Fresh off a stage win in Paris-Nice, Chavanel was one of the form riders going into La Primavera, and was given the freedom to ruffle the feathers of Peter Sagan, with Cavendish the team's anchor for the sprint. The Frenchman did exactly what he needed to do off the back of the Cipressa, getting away from Sagan, but even with the diesel of British champion Ian Stannard couldn't hold off the attacks from the chase on the Poggio. A harder race, like the Tour of Flanders will suit Chavanel to a tee, and after coming so close in 2011, you feel he'd be hard-pressed to not come away with a maiden classic to his name this year.
4. Too early to say anything on Sky's unique 2013
Doubts over Team Sky's Tenerife-based preparation for the Classics, an experimental build-up drawn up by sports science mastermind Tim Kerrison, were somewhat allayed by Ian Stannard's performance, sixth on the day, but the British squad will be looking for more out of the rest of the spring. A sick Edvald Boasson Hagen struggled with the pace on the Cipressa, and pulled the pin, while Geraint Thomas crashed at the worst possible time to end his chances. Had he not crashed Thomas may well have made the selection on the Poggio, but Boasson Hagen's indifferent start to 2013 is worth noting.

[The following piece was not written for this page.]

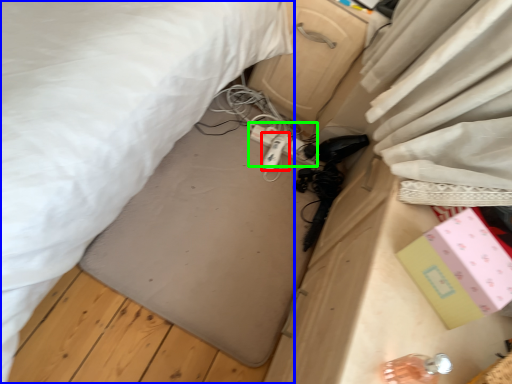
Question: Which is nearer to the equipment (highlighted by a red box)? bed (highlighted by a blue box) or extension cord (highlighted by a green box).

Choices:
 (A) bed
 (B) extension cord

Answer: (B)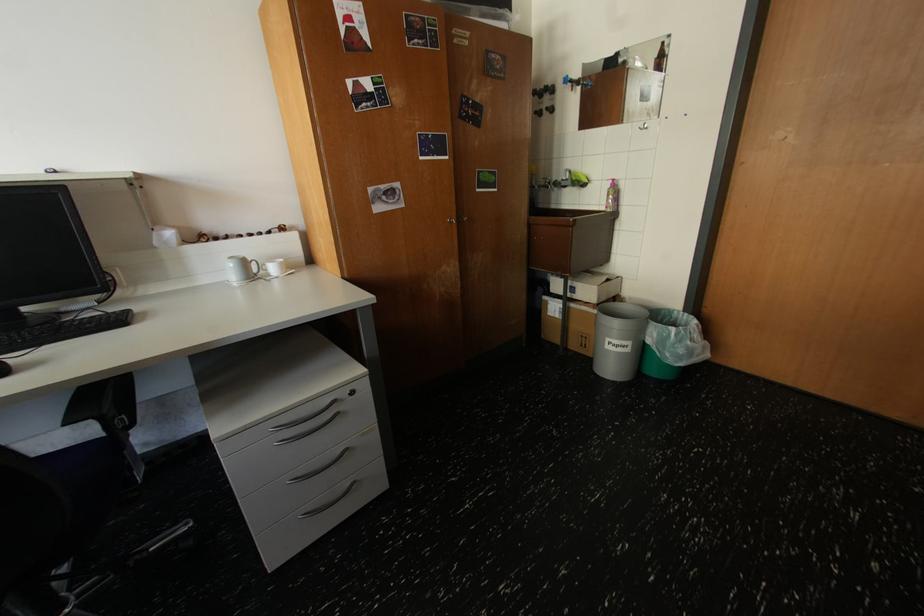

5. No longer a sprinter's race?
Brutal conditions may have contributed to much of the atrophy of the 200-strong field for Milan-San Remo, but the six-rider selection that formed over the Poggio had little do with the wintery weather. This is a hard race, and has been for a few years now. Ever since the inclusion of La Manie, the shortened distance from the top of the Poggio to the finish in the Lungomare Italo Calvino the race has favoured the barrodeurs and puncheurs.
The famous bunch finishes on the Via Roma are a thing of the past, as is the sprinter's classic tag. A minor tweak in favour of the sprinters every second or third year for the race to retain some of its former character, I think, would not be out of place. San Remo shouldn't be an Amstel Gold in March.